Задания:
A. Изложите фрагмент о хореографии Фокина в двух предложениях.
B. Продолжите фрагмент о хореографии Фокина, начав сразу после его последнего предложения.

Фрагмент текста:

════

В противовес этому, Фокин отменил всевозможные привилегии и внешние проявления рангов. В его работах балерина перестала существовать обособленно и стала сливаться со своим новым, демократизированным окружением. Даже в «Шопениане», напоминавшей о классических структурах «Жизели» и «Лебединого озера», он объединял солистов и ансамбль, позволяя солистам лишь временами – и недолго – проявлять себя на сцене индивидуально. В то же время он разбил имперские прямолинейные массовые построения Петипа, заменив их небольшими асимметричными группами, которые, перемещаясь, образовывали постоянно изменяющиеся узоры. Отмена градаций, произведенная Фокиным, имела, таким образом, два следствия: свергнув с престола королеву в «пчелином улье» Петипа, он наделил человеческими чертами «трутней», которые существовали вокруг нее.
Фокинский «освобожденный» ансамбль появился в его работах довольно рано и затем часто возникал вновь. В «Виноградной лозе» завсегдатаи кабачка и вина, которые они пили, появлялись в едином танце в финальной вакхической сцене. Эта концовка, вариант традиционной коды, стала прототипом той бешеной, бесшабашной толпы, которая бросала в восторженную дрожь зрителей довоенных фокинских постановок. По поводу «шокирующей брутальности» «Шехеразады» Арнольд Беннетт писал:
Ужас. В ошеломляющем великолепии Русского балета публика видела евнухов за работой, с турецкими ятаганами в руках. За безумной оргией последовало варварское наказание, ужасное и отталкивающее; безусловно, это был один из кровавейших эпизодов, когда-либо показанных на западной сцене. Евнухи в бешенстве преследовали хрупких и прекрасных одалисок; в одно мгновение сераль был полон телами зарубленных девушек, лежащими в самых уродливых позах смерти. И затем наступала тишина, нарушаемая лишь тяжелым дыханием палачей[71].
Толпа притягивала Фокина как средство противостояния сценической и социальной иерархии балета. Привлекали его и свойственная толпе изменчивость, заложенная в ней склонность к жестокости, выходящая за пределы эмоциональность, способность толпы к совместным действиям и чувствам. «В каждом почти балете М. М. Фокина, – писал Андрей Левинсон, – есть момент, когда все участвующие, без различия их предшествующей хореографической роли, берутся за руки и образуют длинную цепь… которая свертывается в концентрические круги и несется в темпах, все более ускоряющихся»[72]. Смерть Амуна в «Клеопатре» происходит в ходе жестокой оргии, где толпа превращается в единую извивающуюся массу. Разгул, предшествующий финальной бойне в «Шехеразаде», происходит в той же конвульсивной форме. Левинсон пишет:
И начинается тайный пир. Высоко держа над головами блюда с нагроможденными плодами, вбегают… огибая сцену широкой дугой, пестрые индусские юноши-слуги, за ними, одна за другой, непрерывной цепью следуют розовые альмеи в темно-красных чадрах, за ними зеленые – и вскоре вся сцена охвачена вихрем всеобщего хоровода, сплетающегося во все мыслимые фигуры, точно извилистая геральдическая змея[73].

════

Выборка данных:
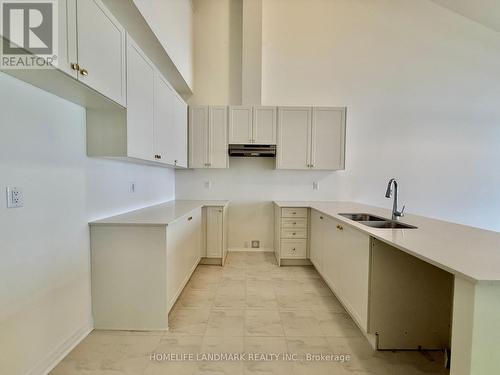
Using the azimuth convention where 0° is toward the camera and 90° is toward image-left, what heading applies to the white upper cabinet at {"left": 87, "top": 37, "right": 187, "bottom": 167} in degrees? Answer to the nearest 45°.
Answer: approximately 270°

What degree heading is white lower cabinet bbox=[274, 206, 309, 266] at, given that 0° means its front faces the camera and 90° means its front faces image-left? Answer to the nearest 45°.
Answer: approximately 0°

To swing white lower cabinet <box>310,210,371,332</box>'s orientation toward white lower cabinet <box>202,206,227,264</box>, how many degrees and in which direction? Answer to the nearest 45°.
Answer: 0° — it already faces it

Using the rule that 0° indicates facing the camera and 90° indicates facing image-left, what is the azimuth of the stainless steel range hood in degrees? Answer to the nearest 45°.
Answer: approximately 0°

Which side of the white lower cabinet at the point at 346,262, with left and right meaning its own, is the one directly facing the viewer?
left

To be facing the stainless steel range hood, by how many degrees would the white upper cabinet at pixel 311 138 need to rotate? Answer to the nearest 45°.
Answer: approximately 90° to its right

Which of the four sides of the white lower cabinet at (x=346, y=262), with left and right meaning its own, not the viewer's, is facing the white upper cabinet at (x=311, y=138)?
right

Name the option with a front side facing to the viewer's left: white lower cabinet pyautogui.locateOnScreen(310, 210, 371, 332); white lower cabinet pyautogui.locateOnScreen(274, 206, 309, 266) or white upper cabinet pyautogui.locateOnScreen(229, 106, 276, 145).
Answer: white lower cabinet pyautogui.locateOnScreen(310, 210, 371, 332)
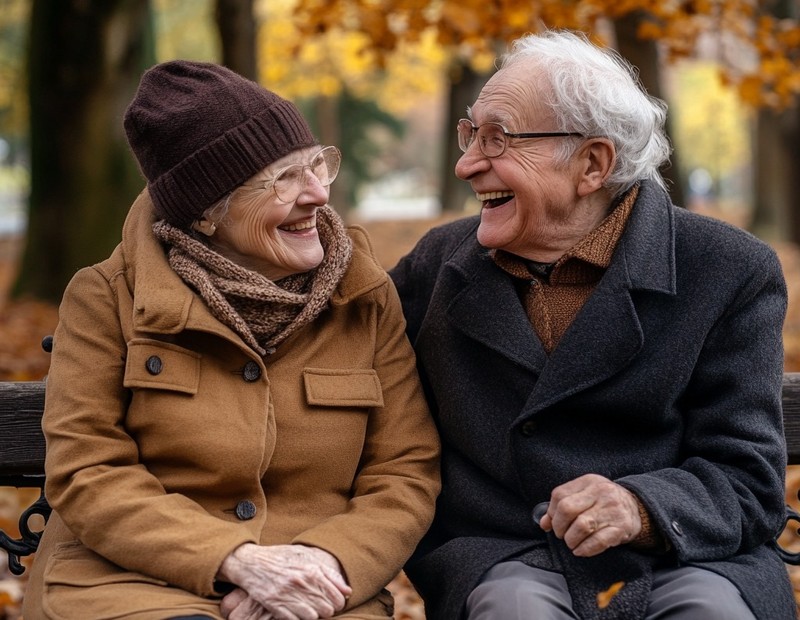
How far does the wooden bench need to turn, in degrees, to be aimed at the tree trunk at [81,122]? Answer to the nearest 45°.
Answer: approximately 180°

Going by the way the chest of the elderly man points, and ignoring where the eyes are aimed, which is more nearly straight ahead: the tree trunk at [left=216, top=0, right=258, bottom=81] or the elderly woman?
the elderly woman

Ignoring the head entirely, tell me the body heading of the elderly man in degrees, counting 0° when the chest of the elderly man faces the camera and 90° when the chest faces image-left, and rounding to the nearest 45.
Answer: approximately 45°

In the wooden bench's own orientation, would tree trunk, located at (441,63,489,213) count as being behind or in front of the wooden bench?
behind

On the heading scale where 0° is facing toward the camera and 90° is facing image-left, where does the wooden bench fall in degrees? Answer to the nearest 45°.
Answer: approximately 0°

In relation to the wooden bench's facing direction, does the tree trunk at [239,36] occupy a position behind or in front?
behind

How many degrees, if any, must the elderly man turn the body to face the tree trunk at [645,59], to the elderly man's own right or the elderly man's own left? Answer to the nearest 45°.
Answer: approximately 135° to the elderly man's own right

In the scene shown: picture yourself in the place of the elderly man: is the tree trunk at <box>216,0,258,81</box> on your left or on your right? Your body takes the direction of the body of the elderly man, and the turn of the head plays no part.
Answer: on your right

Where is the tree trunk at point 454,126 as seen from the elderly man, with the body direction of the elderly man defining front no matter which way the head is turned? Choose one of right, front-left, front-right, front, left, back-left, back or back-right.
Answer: back-right

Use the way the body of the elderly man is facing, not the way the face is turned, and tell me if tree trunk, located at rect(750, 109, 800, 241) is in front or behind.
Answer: behind

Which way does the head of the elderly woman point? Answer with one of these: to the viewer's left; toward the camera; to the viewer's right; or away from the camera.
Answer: to the viewer's right
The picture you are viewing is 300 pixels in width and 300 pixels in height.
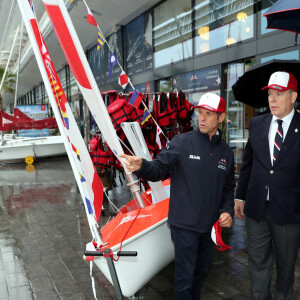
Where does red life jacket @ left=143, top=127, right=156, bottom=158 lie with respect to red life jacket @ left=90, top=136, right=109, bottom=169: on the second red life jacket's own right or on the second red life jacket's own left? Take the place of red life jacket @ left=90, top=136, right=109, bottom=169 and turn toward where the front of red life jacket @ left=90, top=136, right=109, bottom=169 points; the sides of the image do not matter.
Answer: on the second red life jacket's own left

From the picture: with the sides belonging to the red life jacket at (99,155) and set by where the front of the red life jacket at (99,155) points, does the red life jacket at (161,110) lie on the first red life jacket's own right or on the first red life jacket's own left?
on the first red life jacket's own left

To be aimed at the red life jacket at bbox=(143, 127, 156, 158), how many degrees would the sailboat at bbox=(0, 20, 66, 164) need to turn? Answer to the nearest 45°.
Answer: approximately 90° to its left

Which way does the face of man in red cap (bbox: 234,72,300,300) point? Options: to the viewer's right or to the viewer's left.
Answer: to the viewer's left

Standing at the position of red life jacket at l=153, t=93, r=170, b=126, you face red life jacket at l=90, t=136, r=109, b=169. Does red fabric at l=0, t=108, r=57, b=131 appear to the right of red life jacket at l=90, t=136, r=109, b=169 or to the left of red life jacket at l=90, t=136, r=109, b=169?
right

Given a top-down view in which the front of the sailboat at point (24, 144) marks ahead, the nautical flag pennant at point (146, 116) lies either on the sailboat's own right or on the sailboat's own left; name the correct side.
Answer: on the sailboat's own left

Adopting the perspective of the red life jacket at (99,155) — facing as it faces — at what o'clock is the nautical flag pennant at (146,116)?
The nautical flag pennant is roughly at 9 o'clock from the red life jacket.

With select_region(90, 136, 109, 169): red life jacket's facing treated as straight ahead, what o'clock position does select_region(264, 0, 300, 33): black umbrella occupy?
The black umbrella is roughly at 9 o'clock from the red life jacket.

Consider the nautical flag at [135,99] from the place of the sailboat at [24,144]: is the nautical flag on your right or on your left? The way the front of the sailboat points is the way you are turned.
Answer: on your left

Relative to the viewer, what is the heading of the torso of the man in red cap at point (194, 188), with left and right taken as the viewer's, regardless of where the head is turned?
facing the viewer

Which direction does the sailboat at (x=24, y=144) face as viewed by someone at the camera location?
facing to the left of the viewer

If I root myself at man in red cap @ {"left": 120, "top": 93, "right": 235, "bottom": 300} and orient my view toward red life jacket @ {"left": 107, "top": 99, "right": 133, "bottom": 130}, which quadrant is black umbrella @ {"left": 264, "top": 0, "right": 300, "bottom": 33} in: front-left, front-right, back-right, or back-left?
front-right
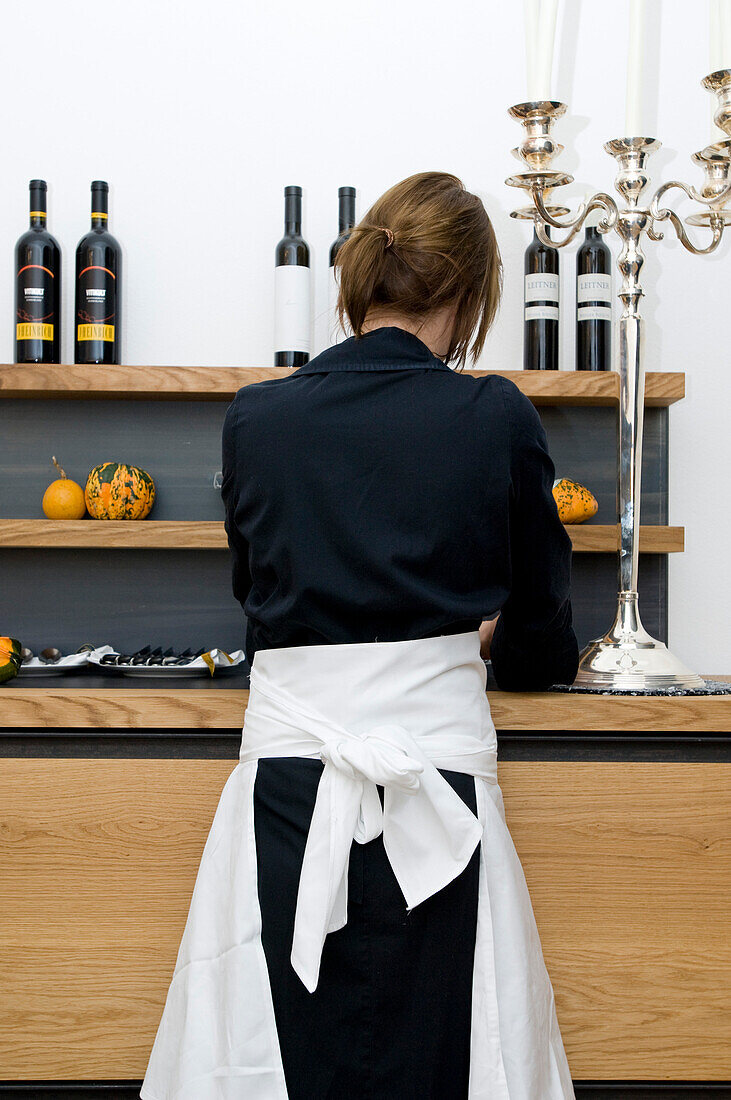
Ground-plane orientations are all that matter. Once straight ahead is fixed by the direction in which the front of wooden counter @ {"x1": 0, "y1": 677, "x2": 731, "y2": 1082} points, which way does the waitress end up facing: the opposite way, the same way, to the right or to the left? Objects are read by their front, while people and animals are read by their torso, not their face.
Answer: the opposite way

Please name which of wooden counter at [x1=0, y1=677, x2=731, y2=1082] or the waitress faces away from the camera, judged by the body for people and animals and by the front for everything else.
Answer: the waitress

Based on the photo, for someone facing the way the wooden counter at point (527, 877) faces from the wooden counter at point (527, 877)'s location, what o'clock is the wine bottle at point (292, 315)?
The wine bottle is roughly at 5 o'clock from the wooden counter.

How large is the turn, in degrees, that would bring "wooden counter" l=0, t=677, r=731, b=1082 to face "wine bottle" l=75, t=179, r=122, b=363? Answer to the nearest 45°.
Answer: approximately 135° to its right

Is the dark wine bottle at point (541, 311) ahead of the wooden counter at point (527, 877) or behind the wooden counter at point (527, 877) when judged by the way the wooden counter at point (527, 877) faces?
behind

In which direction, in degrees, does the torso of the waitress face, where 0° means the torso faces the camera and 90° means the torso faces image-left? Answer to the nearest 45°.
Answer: approximately 180°

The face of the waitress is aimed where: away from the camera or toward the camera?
away from the camera

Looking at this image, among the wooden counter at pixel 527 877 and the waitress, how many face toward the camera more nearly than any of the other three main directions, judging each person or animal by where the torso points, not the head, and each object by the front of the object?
1
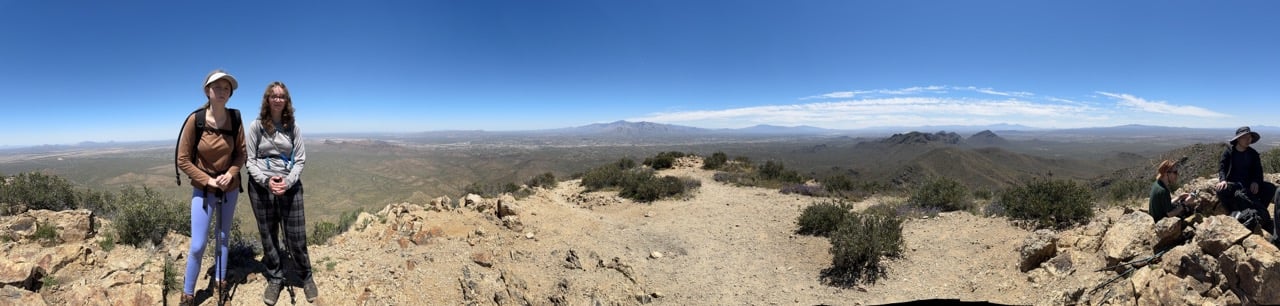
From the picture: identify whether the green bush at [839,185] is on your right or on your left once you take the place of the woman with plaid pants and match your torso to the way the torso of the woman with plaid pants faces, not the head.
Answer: on your left

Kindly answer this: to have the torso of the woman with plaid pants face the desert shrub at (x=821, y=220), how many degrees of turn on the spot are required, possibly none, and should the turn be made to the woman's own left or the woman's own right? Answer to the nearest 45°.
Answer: approximately 90° to the woman's own left

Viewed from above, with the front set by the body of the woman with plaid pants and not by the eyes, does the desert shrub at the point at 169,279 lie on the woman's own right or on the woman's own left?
on the woman's own right

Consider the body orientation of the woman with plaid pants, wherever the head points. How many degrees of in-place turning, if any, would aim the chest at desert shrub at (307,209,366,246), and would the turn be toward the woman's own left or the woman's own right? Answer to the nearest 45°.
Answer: approximately 180°

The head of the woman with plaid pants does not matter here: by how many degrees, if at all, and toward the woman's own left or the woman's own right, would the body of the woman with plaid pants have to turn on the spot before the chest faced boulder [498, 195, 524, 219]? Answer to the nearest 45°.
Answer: approximately 135° to the woman's own left

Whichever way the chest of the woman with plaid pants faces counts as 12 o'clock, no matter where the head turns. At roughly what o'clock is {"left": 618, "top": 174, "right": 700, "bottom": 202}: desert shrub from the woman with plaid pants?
The desert shrub is roughly at 8 o'clock from the woman with plaid pants.

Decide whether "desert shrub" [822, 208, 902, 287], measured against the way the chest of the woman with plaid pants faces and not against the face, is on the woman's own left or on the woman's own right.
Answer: on the woman's own left

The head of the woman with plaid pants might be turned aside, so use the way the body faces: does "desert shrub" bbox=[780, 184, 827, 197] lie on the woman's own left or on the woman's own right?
on the woman's own left

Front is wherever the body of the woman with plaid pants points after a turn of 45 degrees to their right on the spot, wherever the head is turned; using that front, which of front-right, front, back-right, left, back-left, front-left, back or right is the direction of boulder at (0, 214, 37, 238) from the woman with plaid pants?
right

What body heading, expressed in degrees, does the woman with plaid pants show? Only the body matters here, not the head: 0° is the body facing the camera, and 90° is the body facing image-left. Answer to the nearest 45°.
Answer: approximately 0°

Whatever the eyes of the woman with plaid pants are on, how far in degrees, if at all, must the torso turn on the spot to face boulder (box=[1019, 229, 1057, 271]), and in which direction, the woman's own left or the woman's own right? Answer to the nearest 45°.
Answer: approximately 45° to the woman's own left
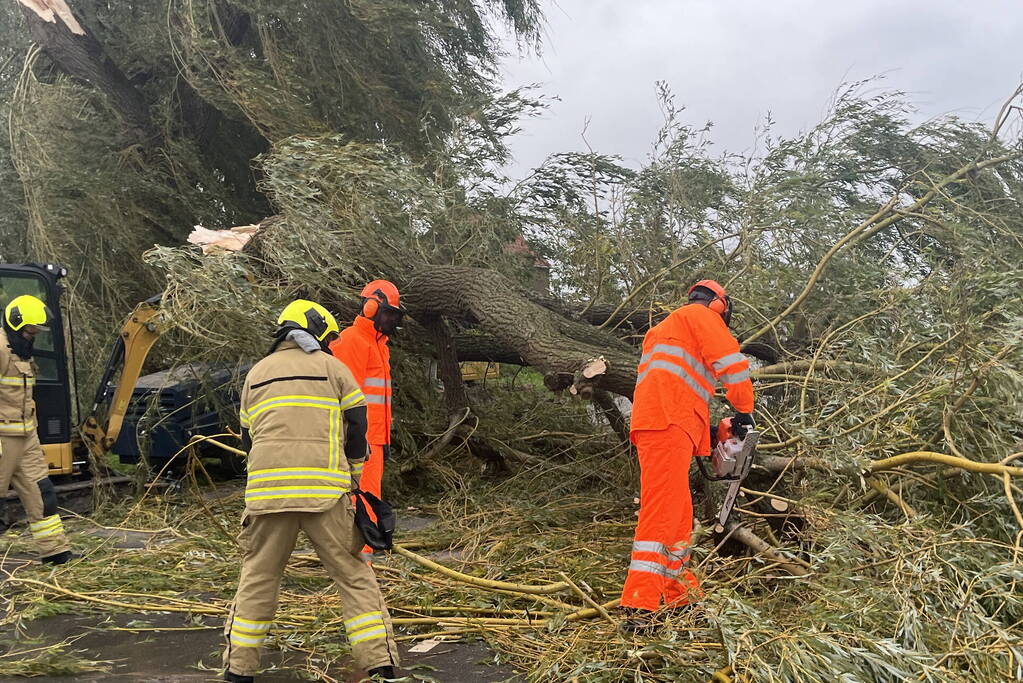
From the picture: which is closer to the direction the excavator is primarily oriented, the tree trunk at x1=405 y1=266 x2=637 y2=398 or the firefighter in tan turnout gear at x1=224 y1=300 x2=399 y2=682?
the tree trunk

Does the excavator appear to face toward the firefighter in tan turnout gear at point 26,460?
no

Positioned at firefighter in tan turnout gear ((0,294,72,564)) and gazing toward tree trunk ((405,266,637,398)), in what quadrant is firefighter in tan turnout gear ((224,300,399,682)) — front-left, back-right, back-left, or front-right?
front-right

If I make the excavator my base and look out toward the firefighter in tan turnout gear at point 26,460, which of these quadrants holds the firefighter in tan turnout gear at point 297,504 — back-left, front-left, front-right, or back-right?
front-left

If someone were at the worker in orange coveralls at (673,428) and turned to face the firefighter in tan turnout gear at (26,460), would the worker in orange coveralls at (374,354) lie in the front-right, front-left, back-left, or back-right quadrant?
front-right

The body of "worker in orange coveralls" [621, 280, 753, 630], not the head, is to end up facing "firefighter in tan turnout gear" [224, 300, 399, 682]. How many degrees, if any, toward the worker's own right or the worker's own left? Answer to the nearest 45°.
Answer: approximately 180°

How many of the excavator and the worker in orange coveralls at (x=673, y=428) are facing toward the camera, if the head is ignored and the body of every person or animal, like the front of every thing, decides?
0

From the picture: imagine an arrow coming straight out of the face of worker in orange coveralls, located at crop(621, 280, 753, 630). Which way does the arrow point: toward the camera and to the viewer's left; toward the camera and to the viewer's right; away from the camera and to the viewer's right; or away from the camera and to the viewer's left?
away from the camera and to the viewer's right

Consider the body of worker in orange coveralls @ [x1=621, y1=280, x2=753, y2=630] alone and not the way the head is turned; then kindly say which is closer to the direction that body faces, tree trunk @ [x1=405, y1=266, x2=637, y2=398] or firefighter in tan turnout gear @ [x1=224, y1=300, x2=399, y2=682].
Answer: the tree trunk

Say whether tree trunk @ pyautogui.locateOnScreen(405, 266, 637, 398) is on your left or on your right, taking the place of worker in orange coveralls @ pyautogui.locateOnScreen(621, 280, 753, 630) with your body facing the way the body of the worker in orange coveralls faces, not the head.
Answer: on your left

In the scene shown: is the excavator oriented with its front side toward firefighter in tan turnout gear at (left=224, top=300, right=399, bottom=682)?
no

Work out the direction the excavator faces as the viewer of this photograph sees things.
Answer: facing to the right of the viewer

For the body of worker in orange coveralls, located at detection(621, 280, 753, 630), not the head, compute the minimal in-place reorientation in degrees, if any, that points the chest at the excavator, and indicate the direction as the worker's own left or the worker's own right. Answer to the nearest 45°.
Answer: approximately 90° to the worker's own left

════

Ответы к заданиям:
A. Фокин отменил привилегии и внешние проявления рангов: балерина слилась с ансамблем, а прямолинейные массовые построения Петипа уступили место небольшим асимметричным группам, которые образовывали постоянно меняющиеся узоры. Толпу он использовал как средство противостояния сценической и социальной иерархии балета; его привлекали ее изменчивость, склонность к жестокости и способность к совместным действиям, что проявилось в оргиях «Клеопатры» и «Шехеразады».

B.
В картинах стихии, необузданной, внезапным хаосом обрушивающейся на размеренную жизнь общества, Левинсон усматривает определенный подтекст этих конвульсивных оргий, которые лишь в редких случаях имеют эротический смысл. Фокинская толпа воспроизводит пароксизмы самой революции: буйство вырвавшихся на свободу масс, опьянение кровью, триумф инстинкта над разумом, освобождение индивида через коллективное действие. В отличие от Левинсона, который с недоверием относился к любым изменениям, Фокин приветствовал борьбу старого и нового: революция разрушила многое, но многое и создала. Наследие 1905 года, таким образом, не сводилось к рождению Фокина как хореографа или формированию группы его художественных последователей. Оно определило самую ткань его работ. Основываясь на принципе сценического реализма, прославленного Московским Художественным театром, он показал живую толпу как срез политической жизни общества: дух 1905 года продолжал существовать на сцене.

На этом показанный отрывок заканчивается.